Governing body of volleyball in Argentina

The Argentine Volleyball Federation (Federación del Voleibol Argentino, mostly known for its acronym FeVA) is the body which governs the sport of volleyball in Argentina. The Federation controls and organises national championships at senior and youth levels, and is responsible for the men's and women's national teams

The FeVA also controls the practise of similar disciplines such as beach volley.

==History==
===Background===
Volleyball was introduced in Argentina in 1912 by the YMCA, with the first Federation established in 1932. That body organised not only volleyball but cestoball, ruling both sports.
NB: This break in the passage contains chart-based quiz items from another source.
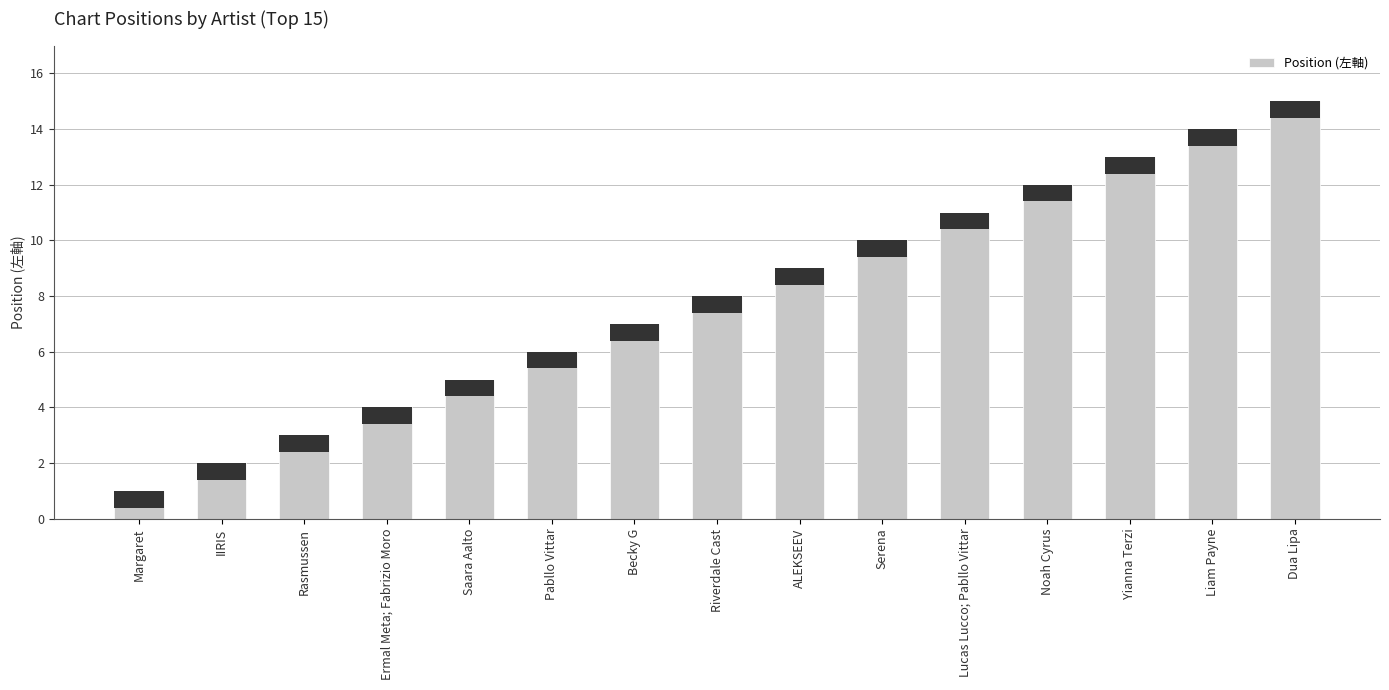

What is the difference between the maximum and minimum values?

14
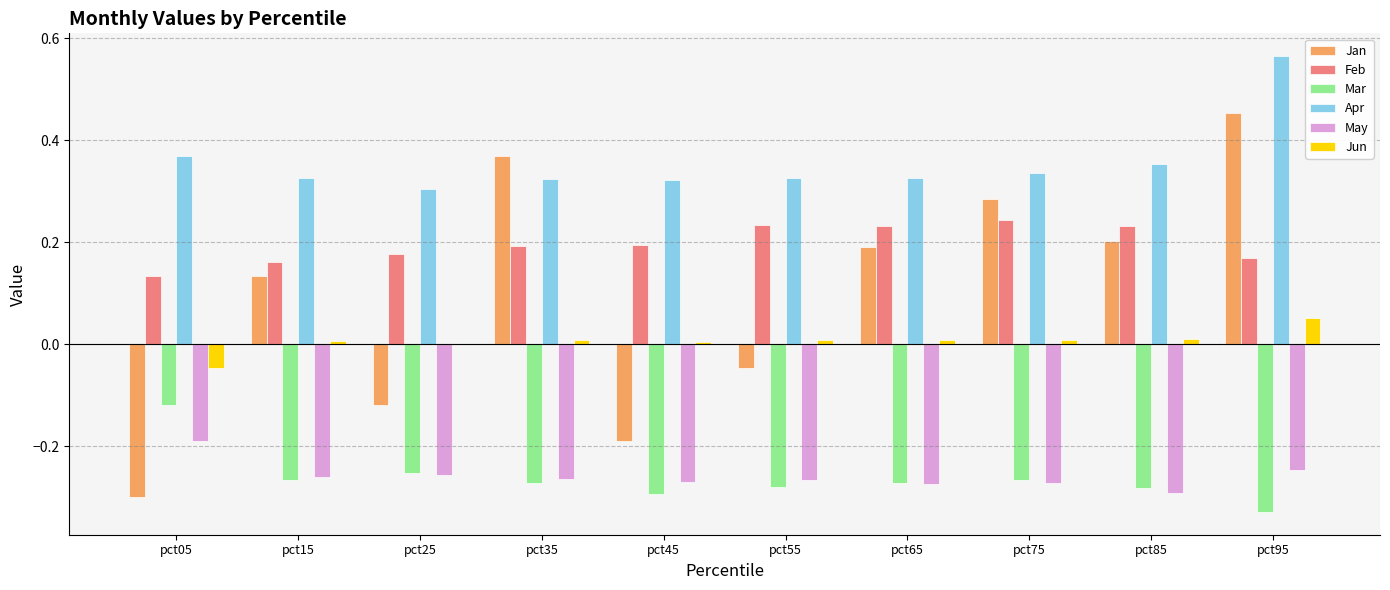

What is the sum of all Feb values?

2.0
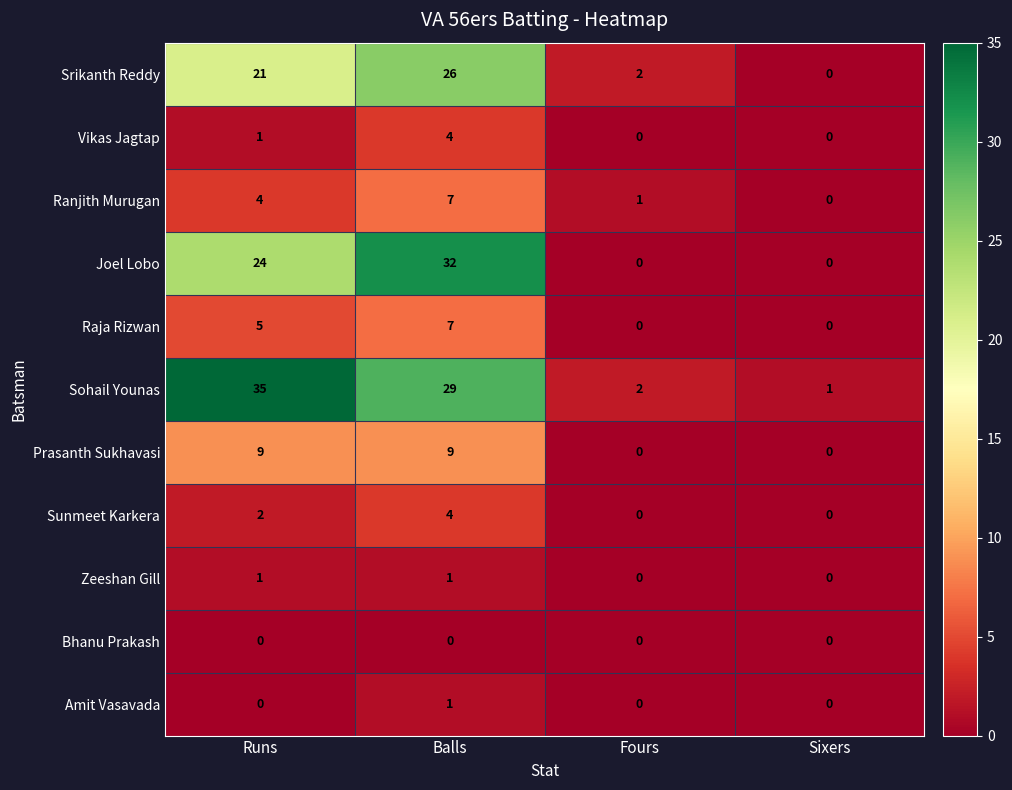

What is the total value across all series at Runs?

102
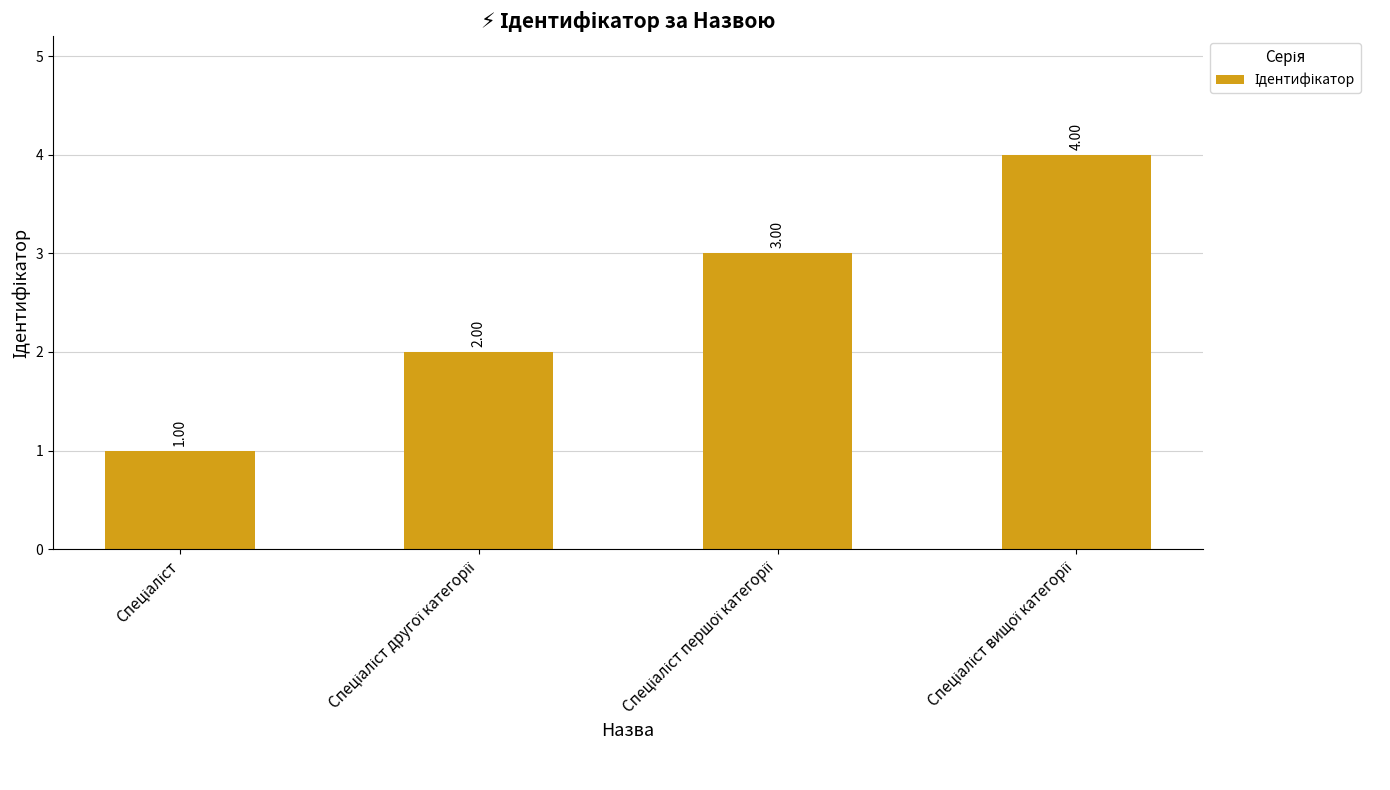

What is the difference between the maximum and minimum values?

3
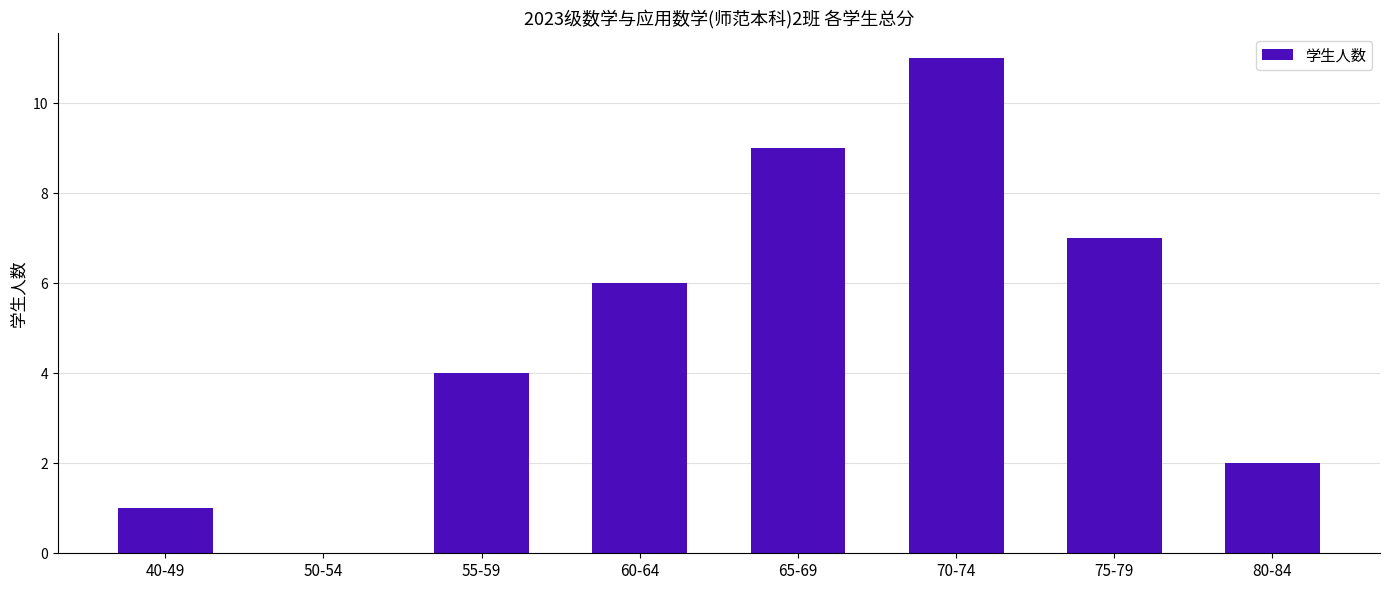

Reading left to right, transcribe all the data shown in this chart.

1	0	4	6	9	11	7	2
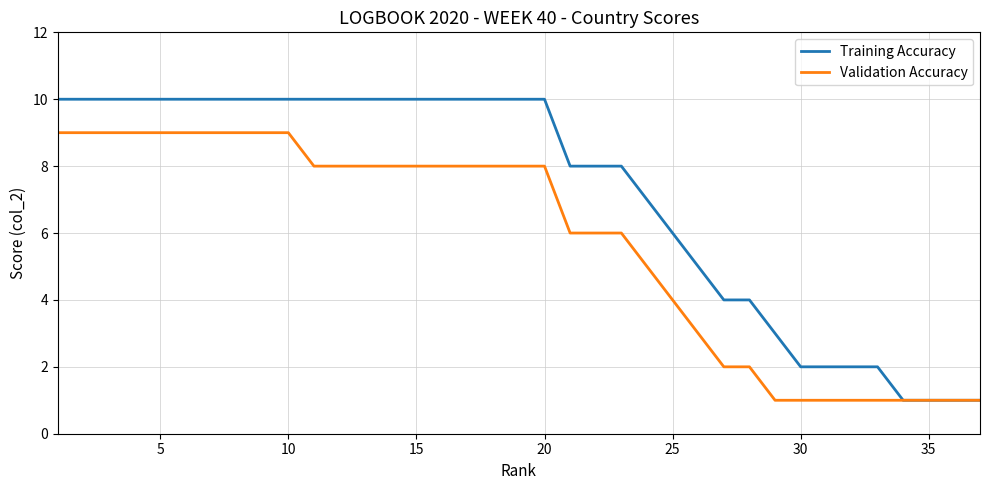

Reading left to right, what are all the values shown in this chart?

Training Accuracy: 10	10	10	10	10	10	10	10	10	10	10	10	10	10	10	10	10	10	10	10	8	8	8	7	6	5	4	4	3	2	2	2	2	1	1	1	1
Validation Accuracy: 9	9	9	9	9	9	9	9	9	9	8	8	8	8	8	8	8	8	8	8	6	6	6	5	4	3	2	2	1	1	1	1	1	1	1	1	1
The first championship organised by the federation was held in 1933.

The Federation published the first rules of the game in 1936, then extending to other aspects of the game such as transfers and players classifications, or size and weight of the reglementary ball. In 1941, the Federation was admitted as member of the Argentine Sports Confederation and Argentine Olympic Committee.

In 1942, cestoball separates from the FeVA to establish its own federation.

===FeVA===
The current Argentine Volleyball Federation was established in 2003 after the FIVB designated a "work group" to temporarily administer the practise of volleyball in Argentina. Some of the competitions held by the body are the women's national league, men's serie A2 and A3 (second and third divisions) and the national teams of both, men's and women's.

The only competition in Argentina not organised by the FeVA is the Liga Argentina de Voleibol – Serie A1, which is controlled by the ACLAV ("Asociación de Clubes Liga Argentina de Voleibol").

The FeVA was recognised as the only representative volleyball body of the country by the FIVB.